→ **RECORDED INFORMATION**:
━━━━━━━━━━━━━━━━━━━━━━━━━━━━━━
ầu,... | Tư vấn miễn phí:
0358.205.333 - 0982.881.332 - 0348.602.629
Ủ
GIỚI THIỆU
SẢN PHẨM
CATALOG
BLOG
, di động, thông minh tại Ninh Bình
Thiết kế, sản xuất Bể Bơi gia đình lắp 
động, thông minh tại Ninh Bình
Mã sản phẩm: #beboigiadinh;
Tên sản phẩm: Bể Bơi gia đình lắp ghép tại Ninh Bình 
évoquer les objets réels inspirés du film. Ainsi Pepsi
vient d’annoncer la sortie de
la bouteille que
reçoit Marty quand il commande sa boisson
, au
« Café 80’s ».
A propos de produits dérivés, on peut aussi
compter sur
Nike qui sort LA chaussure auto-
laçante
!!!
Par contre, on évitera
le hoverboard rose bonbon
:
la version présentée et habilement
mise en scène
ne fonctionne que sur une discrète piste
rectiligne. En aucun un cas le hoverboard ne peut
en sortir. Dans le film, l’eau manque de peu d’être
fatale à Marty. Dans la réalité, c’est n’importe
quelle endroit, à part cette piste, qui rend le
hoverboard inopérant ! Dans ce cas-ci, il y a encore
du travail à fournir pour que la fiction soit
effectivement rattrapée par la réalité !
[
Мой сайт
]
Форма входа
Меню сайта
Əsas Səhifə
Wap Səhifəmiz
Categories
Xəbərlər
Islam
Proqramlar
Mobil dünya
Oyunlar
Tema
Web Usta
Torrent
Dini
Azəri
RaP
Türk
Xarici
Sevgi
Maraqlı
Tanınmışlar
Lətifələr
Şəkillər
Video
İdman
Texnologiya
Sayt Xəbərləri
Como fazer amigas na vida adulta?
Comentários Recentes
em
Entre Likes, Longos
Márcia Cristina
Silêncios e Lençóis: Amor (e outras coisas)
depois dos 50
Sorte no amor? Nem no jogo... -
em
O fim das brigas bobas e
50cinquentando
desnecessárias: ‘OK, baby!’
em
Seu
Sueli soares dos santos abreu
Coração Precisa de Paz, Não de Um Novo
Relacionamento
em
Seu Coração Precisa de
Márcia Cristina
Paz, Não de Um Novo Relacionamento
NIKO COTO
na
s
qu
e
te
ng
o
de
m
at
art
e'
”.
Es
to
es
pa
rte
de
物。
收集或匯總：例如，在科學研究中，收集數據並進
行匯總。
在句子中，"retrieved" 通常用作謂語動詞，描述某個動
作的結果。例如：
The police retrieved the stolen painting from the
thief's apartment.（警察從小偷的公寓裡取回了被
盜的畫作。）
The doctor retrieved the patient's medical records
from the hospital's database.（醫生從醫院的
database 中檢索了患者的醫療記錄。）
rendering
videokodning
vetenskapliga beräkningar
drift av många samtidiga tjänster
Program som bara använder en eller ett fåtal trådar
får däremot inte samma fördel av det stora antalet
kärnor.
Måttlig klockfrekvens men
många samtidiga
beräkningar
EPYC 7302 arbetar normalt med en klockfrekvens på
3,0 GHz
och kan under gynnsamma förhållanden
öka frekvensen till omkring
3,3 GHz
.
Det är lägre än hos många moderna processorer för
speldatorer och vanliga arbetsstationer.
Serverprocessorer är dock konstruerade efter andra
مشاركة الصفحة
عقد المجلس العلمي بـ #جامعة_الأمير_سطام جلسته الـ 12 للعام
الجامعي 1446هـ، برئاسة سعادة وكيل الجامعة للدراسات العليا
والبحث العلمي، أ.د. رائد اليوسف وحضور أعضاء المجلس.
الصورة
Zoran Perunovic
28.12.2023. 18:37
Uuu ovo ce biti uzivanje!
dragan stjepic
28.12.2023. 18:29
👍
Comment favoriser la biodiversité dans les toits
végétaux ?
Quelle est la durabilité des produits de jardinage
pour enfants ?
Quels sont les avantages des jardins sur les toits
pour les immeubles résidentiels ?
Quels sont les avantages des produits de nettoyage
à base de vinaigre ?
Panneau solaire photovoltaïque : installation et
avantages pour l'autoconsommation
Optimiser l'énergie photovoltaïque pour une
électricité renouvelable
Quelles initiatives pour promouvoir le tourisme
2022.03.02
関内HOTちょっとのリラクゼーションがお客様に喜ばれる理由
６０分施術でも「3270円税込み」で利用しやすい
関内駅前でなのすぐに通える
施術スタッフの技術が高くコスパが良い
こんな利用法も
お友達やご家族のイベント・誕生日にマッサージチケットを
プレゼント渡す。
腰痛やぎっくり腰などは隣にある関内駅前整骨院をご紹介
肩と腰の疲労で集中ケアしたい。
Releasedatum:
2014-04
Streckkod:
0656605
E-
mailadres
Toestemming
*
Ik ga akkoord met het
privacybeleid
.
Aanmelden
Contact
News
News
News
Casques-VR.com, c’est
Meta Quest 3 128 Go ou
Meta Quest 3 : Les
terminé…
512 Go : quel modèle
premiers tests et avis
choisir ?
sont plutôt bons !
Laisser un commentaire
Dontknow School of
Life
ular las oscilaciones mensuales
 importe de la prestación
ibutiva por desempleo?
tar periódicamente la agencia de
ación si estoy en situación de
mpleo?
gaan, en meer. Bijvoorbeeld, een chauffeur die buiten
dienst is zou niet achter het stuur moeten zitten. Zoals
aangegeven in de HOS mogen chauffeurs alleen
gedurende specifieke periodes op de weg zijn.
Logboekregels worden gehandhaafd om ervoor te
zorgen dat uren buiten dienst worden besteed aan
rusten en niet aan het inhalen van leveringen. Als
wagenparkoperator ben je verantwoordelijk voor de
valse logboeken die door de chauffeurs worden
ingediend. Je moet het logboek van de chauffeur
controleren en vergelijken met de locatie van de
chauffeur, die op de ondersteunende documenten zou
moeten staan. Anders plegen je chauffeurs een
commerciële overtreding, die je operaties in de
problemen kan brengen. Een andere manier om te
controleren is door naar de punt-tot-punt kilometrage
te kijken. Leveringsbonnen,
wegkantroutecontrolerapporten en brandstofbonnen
━━━━━━━━━━━━━━━━━━━━━━━━━━━━━━
After locating the line with "A propos de produits dérivés, on peut aussi" in the material above, return it and each line after it exactly, ending at the line with "speldatorer och vanliga arbetsstationer.".

→ **WRITTEN ANSWER**:
A propos de produits dérivés, on peut aussi
compter sur
Nike qui sort LA chaussure auto-
laçante
!!!
Par contre, on évitera
le hoverboard rose bonbon
:
la version présentée et habilement
mise en scène
ne fonctionne que sur une discrète piste
rectiligne. En aucun un cas le hoverboard ne peut
en sortir. Dans le film, l’eau manque de peu d’être
fatale à Marty. Dans la réalité, c’est n’importe
quelle endroit, à part cette piste, qui rend le
hoverboard inopérant ! Dans ce cas-ci, il y a encore
du travail à fournir pour que la fiction soit
effectivement rattrapée par la réalité !
[
Мой сайт
]
Форма входа
Меню сайта
Əsas Səhifə
Wap Səhifəmiz
Categories
Xəbərlər
Islam
Proqramlar
Mobil dünya
Oyunlar
Tema
Web Usta
Torrent
Dini
Azəri
RaP
Türk
Xarici
Sevgi
Maraqlı
Tanınmışlar
Lətifələr
Şəkillər
Video
İdman
Texnologiya
Sayt Xəbərləri
Como fazer amigas na vida adulta?
Comentários Recentes
em
Entre Likes, Longos
Márcia Cristina
Silêncios e Lençóis: Amor (e outras coisas)
depois dos 50
Sorte no amor? Nem no jogo... -
em
O fim das brigas bobas e
50cinquentando
desnecessárias: ‘OK, baby!’
em
Seu
Sueli soares dos santos abreu
Coração Precisa de Paz, Não de Um Novo
Relacionamento
em
Seu Coração Precisa de
Márcia Cristina
Paz, Não de Um Novo Relacionamento
NIKO COTO
na
s
qu
e
te
ng
o
de
m
at
art
e'
”.
Es
to
es
pa
rte
de
物。
收集或匯總：例如，在科學研究中，收集數據並進
行匯總。
在句子中，"retrieved" 通常用作謂語動詞，描述某個動
作的結果。例如：
The police retrieved the stolen painting from the
thief's apartment.（警察從小偷的公寓裡取回了被
盜的畫作。）
The doctor retrieved the patient's medical records
from the hospital's database.（醫生從醫院的
database 中檢索了患者的醫療記錄。）
rendering
videokodning
vetenskapliga beräkningar
drift av många samtidiga tjänster
Program som bara använder en eller ett fåtal trådar
får däremot inte samma fördel av det stora antalet
kärnor.
Måttlig klockfrekvens men
många samtidiga
beräkningar
EPYC 7302 arbetar normalt med en klockfrekvens på
3,0 GHz
och kan under gynnsamma förhållanden
öka frekvensen till omkring
3,3 GHz
.
Det är lägre än hos många moderna processorer för
speldatorer och vanliga arbetsstationer.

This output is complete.